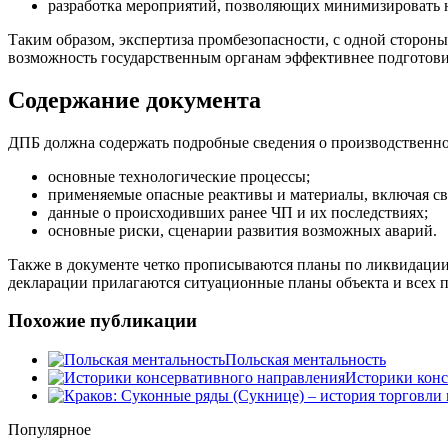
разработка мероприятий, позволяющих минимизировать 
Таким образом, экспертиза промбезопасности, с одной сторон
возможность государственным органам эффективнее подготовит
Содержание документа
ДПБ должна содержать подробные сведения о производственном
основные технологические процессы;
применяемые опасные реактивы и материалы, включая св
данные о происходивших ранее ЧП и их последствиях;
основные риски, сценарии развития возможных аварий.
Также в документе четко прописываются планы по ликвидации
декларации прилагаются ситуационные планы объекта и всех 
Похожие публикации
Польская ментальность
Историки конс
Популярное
+ + + + + + +
### WHAT THIS TASK INVOLVES
Output the text lines of the records above as a JSON list of strings, one string per line, with blank lines omitted. Leave the pictures out of the answer.

### RESULT OF THE EXERCISE
[
  "разработка мероприятий, позволяющих минимизировать ",
  "Таким образом, экспертиза промбезопасности, с одной сторон",
  "возможность государственным органам эффективнее подготовит",
  "Содержание документа",
  "ДПБ должна содержать подробные сведения о производственном",
  "основные технологические процессы;",
  "применяемые опасные реактивы и материалы, включая св",
  "данные о происходивших ранее ЧП и их последствиях;",
  "основные риски, сценарии развития возможных аварий.",
  "Также в документе четко прописываются планы по ликвидации",
  "декларации прилагаются ситуационные планы объекта и всех ",
  "Похожие публикации",
  "Польская ментальность",
  "Историки конс",
  "Популярное"
]